One notices that Tofino residents seem to have embraced the goal of becoming an environmentally-correct paradise. One of the groups leading that cause is a lobby group, "Friends of Clayoquot Sound" who seem determined to destroy whatever resource industry remains. They recently celebrated a victory that saw the operation of a local fish farm terminated. With the demise of the commercial fishery, salmon farms have provided critical local employment and permit income to area First Nations, but that now seems threatened by radical anti-development groups. In one of those "only in BC" moments, that same lobby group convinced the local Hesquiaht First Nation to stop a logging operation on their traditional lands. Curiously, the company doing the logging was owned by that same First Nation that employs their own people – a case of cutting off the hand that feeds you. One suspects that the diabolical tactics and money of duplicitous American green lobby groups are behind these supposed local environmental groups. I guess all those folks who used to work in well-paid local resource industries can now look forward to jobs as minimum-wage food servers and hotel cleaning staff in the tourist industry.

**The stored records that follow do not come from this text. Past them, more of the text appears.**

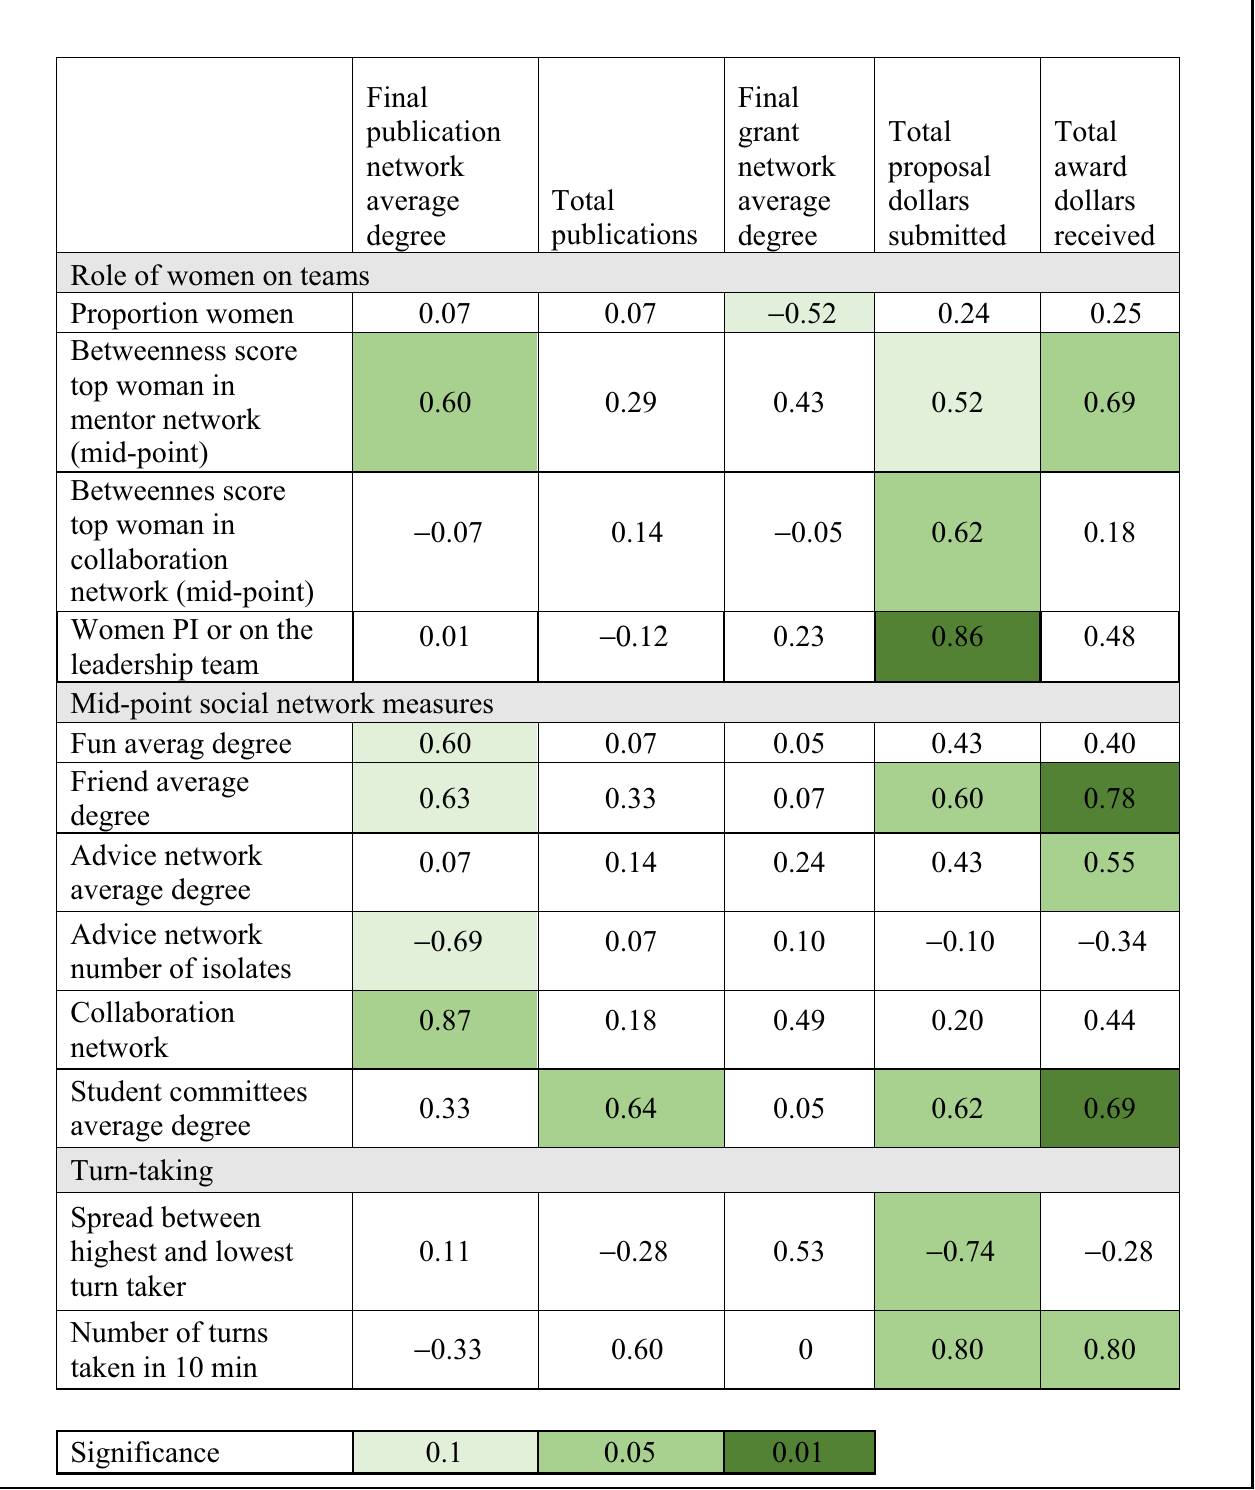
Table 2 Rank correlation highlights important team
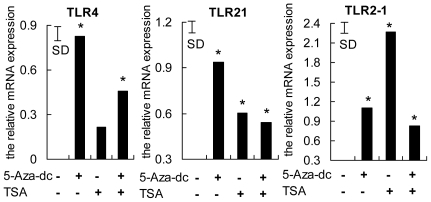
DNA methyltransferase inhibitor 5-Aza-dc and/or the histone deacetylase inhibitor TSA increased TLR4, TLR21 and TLR2-1 expression.Peripheral blood mononuclear cells were inoculated with S. enteritidis without additions (controls) or in the presence of 5-Aza-dc, TSA or TSA plus 5-Aza-dc. Relative abundances of TLR4, TLR21 and TLR2-1 mRNA were analyzed by qPCR and normalized to β-actin mRNA. Data are means (n = 3) and comparisons were made to expression in the controls (-,-). The vertical bar is the SD from the error mean square of the ANOVA, * indicates P<0.05.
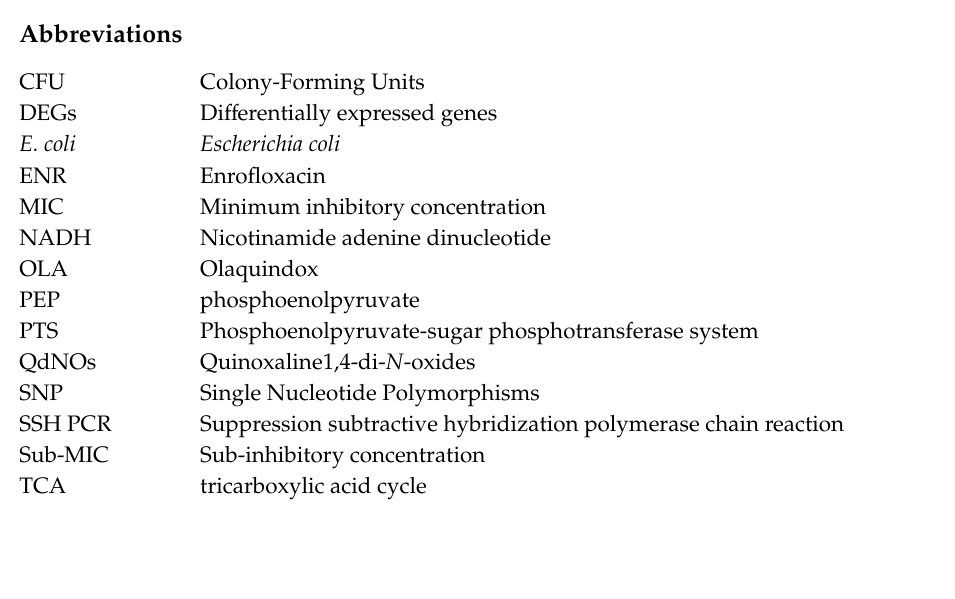
Figure S1: Resistance rates of E. coli ATCC25922 exposed to ENR at sub-MIC concentrations of 1 / 2 × MIC (A), 1 / 4 × MIC (B), 1 / 10 × MIC (C) and 1 / 100 × MIC (D), Figure S2. Scanning electron micrograph of E. coli ATCC25922 induced by none (A), 1 / 2 × MIC ENR (B) and 1 / 2 × MIC OLA(C)., Figure S3. Correlation tests for 9 samples (triplicates in each group) of the untreated (group B), 1 / 2 × MIC (group C) and 1 / 10 × MIC OLA (group D) -treated E. coli ATCC25922. The abscissa and ordinate in the figure are sample numbers. The closer the block value is to 1, the higher the similarity is., Figure S4. Venn diagrams of DEGs. The numbers in each circle represents the total number of DEGs in the comparison combination, and the overlapping part of the circles represents the DEGs shared between the comparison groups. B, untreated group; C, 1 / 2 × MIC OLA-treated group; D, 1 / 10 × MIC OLA-treated group., Figure S5. The genome of 1 / 2 × MIC OLA induced E. coli ATCC25922 resistant to 8 × MIC OLA. The circles from outermost to innermost indicated the scale, GC content (red: > average value, blue: < average value), GC skew (purple: > 0, orange: < 0), noncoding RNA (tRNA in black, rRNA in red), minus-stranded CDS maps, plus-stranded CDS maps, minus-stranded base-modified map (full red circle), plus-stranded base-modified map (full blue circle), gene map of the restriction modification system, respectively., Figure S6. Protein length distribution of the genome of OLA resistant E. coli ATCC25922., Figure S7. COG function classification of OLA resistant E. coli ATCC25922. The abscissa is the group of the COG, and the ordinate is the number of genes annotated to the group., Figure S8. GO function annotation of OLA resistant E. coli ATCC25922. The ordinate is the three major classes of the GO term including biological processes, cellular components, and molecular functions, the abscissa is the number of genes annotated to the term (including the term of the term)., Figure S9. KEGG functions annotation of OLA resistant E. coli ATCC25922. The ordinate is the name of the KEGG metabolic branches according to the involved KEGG metabolic pathway including Cellular Processes, Environmental statistics., Table S4. Number of di ff erentially expressed genes between groups B and C., Table S5. Di ff erentially expressed genes between groups B and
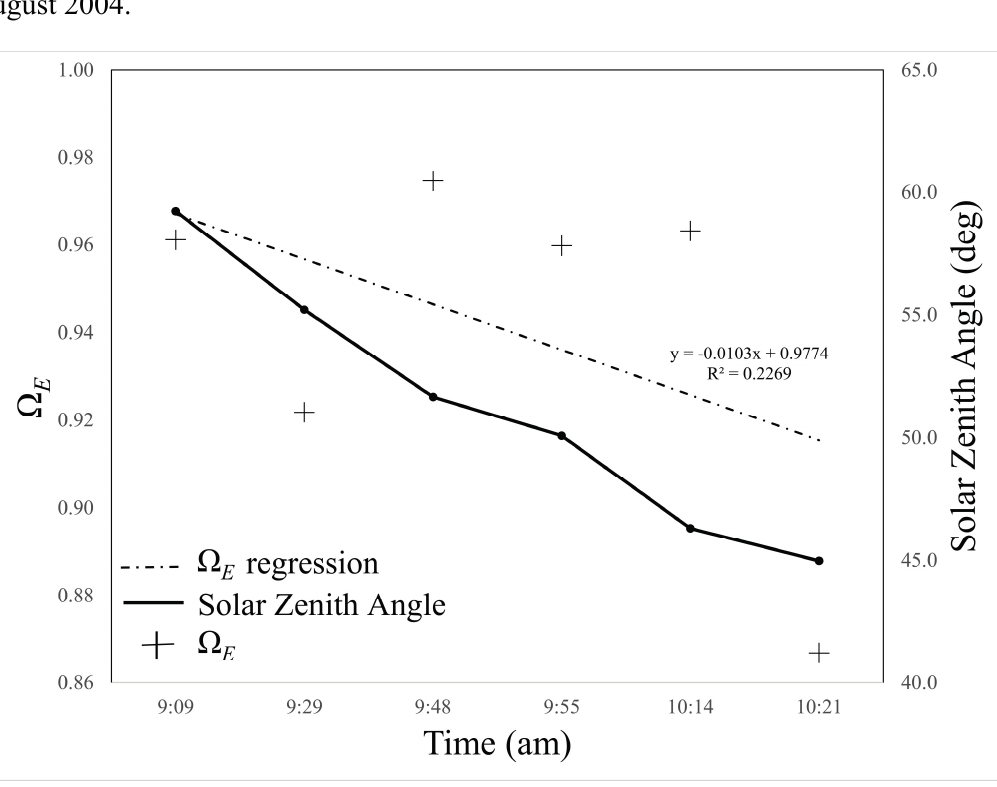
Figure 5. Changing solar zenith angle (degrees) on the element clumping index measured by TRAC. There was a slight positive association between the two variables: as solar zenith angle increased, clumping index increased (r 2 =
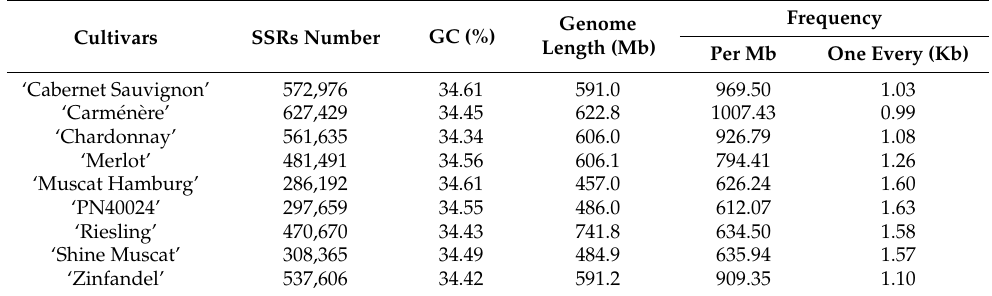
Table 1. Total frequency of SSRs in grape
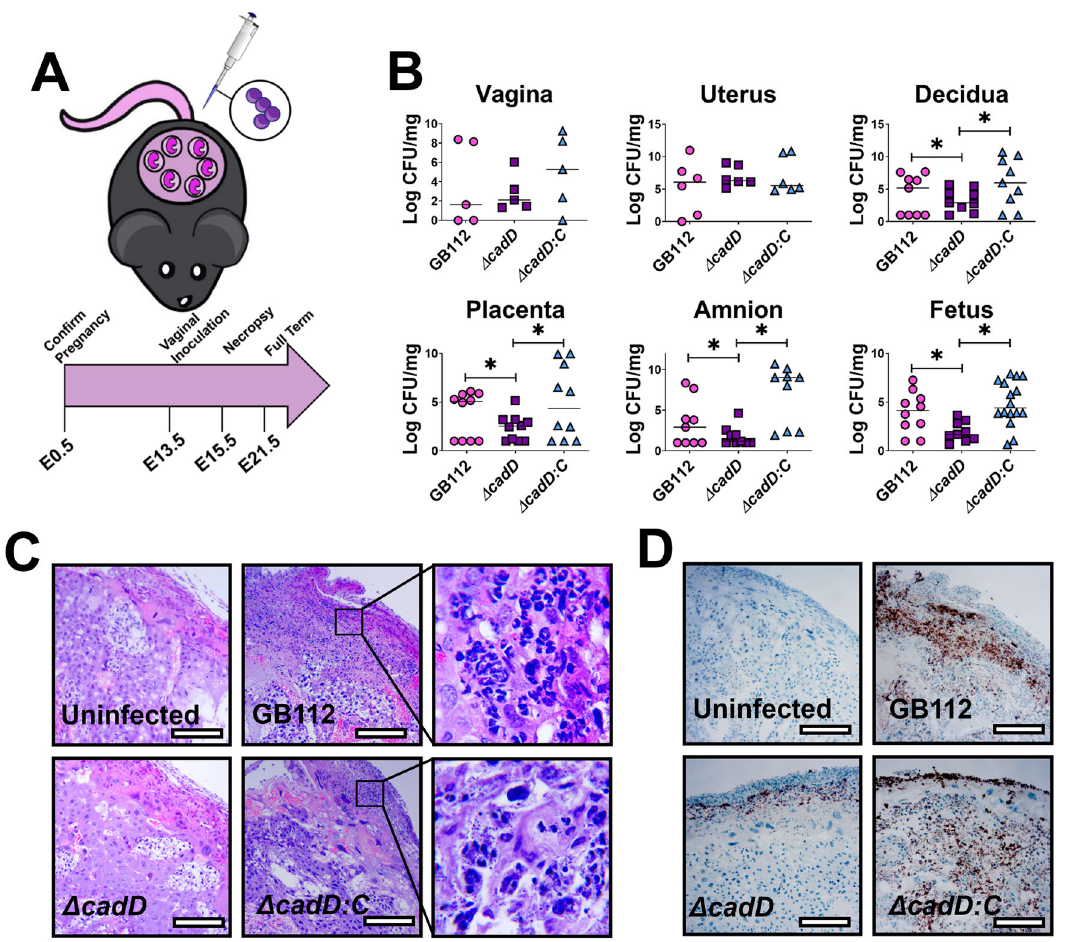
Fig. 5 | CadD plays a critical role in ascending GBS infection of a pregnant mouse. A Conceptualdiagramof methodsutilizedin these studies. Pregnant mice were infected with GBSon embryonicday 13.5and sacri fi ced 2dayspost-infection. Reproductive tissues were collected for analyses. B Bacterial burden within reproductive tissues was evaluated by quantitative culture to determine Log CFU/ mg (vaginal tissue was collected from 5 dams per experimental group, uterus tis- sueswerecollectedfrom6separatedams,andallothertissueswerecollectedfrom 6 separate fetal-placental units per experimental group). Signi fi cant changes in burden were observed between the WT GB112 and Δ cadD mutant in the decidua (* P =0.0257), placenta (* P =0.0003), amnion (* P =0.0312), and fetus (* P =0.0266) by one-tailed Mann – Whitney U analysis. These results were reversed by genetic complementation in trans resulting in signi fi cant changes in burden observed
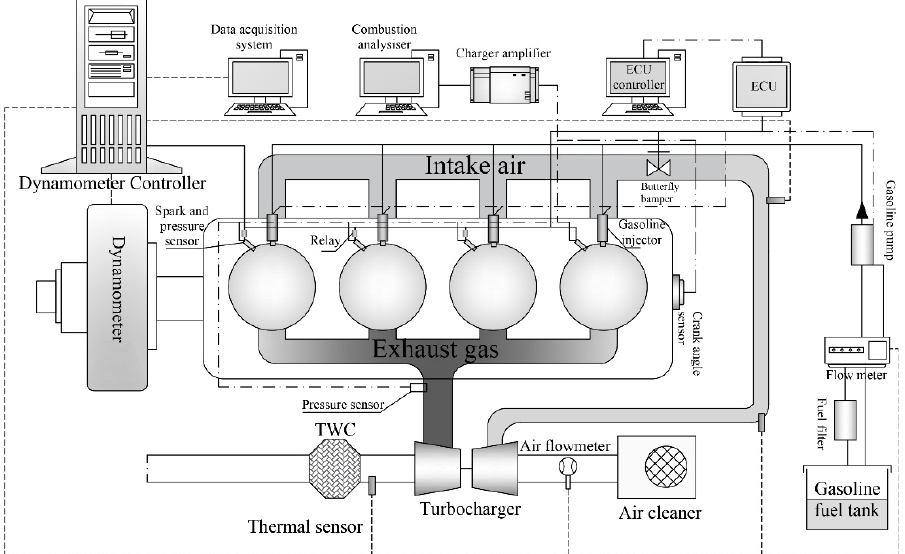
Figure 1. Schematic of the engine test setup.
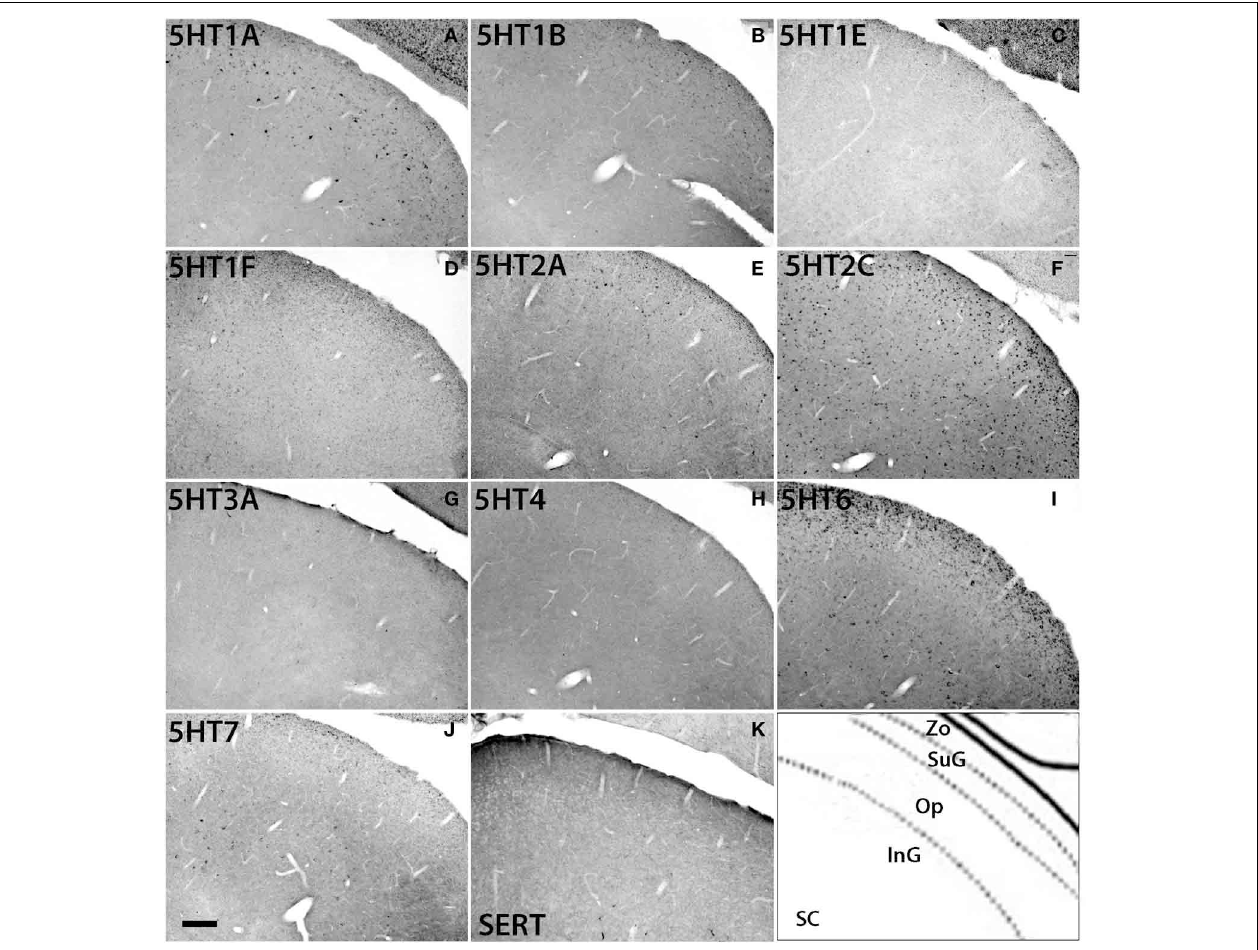
FIGURE 11 | ISH expression profiles of 5HTR s in superior colliculus. 5HTR mRNA expressions (A–J) and immunohistochemical staining with anti-SERT antibody (K) in zonal layer (Zo), superficial gray (SuG), optic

A dominant sector of the Tofino tourist industry is the surfing business. Why this has become so seems baffling. Firstly, this area is not warm southern California – the ocean water that pounds the west coast of Vancouver Island is very cold. That requires surfing fans to squeeze themselves into skin-tight wet suits to ward off hypothermia from the cold water. From personal observation one notes that surfers seem to spend hours paddling around in the ocean trying to find a suitable wave to ride, but when an attempt to ride a wave is made, surfers fall off their surfboards seconds later. The hours of paddling are then resumed until the cold drives these folks out of the water. I am not sure where the fun is in this sport, but I expect it must be cool to call oneself a surfer. Speaking of cool, one notes that Tofino seems to have become home to a large number of well-worn Volkswagen and Mitsubishi vans with colourful surfboards tied to their roofs. I expect driving those vehicles around are symbols of surfing coolness and status – it sure beats suffering through any actual surfing.

Some further interesting observations

One notes a trend to change local names into new unpronounceable native language titles. The Wickaninnish Centre is now the Kwisitis Centre. The Ucluelet First Nation now calls itself the Yuu-thlu-ilth-ath Nation. I can appreciate the cultural value in these changes, but I suspect not even local folks will be using such tongue-tying words much, never mind baffled tourists.

Surprisingly, for an area that is so environmentally obsessed there are no windmills providing clean power – surely there is enough wind roaring in from the ocean. I guess they prefer those eyesores to be in faraway Alberta – another case of BC hypocrisy. Forget solar power, local's claim the sun only shines about eight days of the year. Speaking of Alberta, propane is trucked in from a thousand miles away only to be burned away on patios of trendy Tofino restaurants. It gets worse – at the time of my visit gas was selling for $1.11 in Tofino whilst it was $1.09 in Calgary. Moving fuels of every kind to this area involves a lot of pipelining, refining, trucking, ferrying, storing, distributing and retailing - all of which cost money. Add in the BC carbon tax and it should make gas on the fringes of Vancouver Island a lot more expensive than in Alberta. But then again walking on a remote beach watching the waves roll in makes it all worthwhile.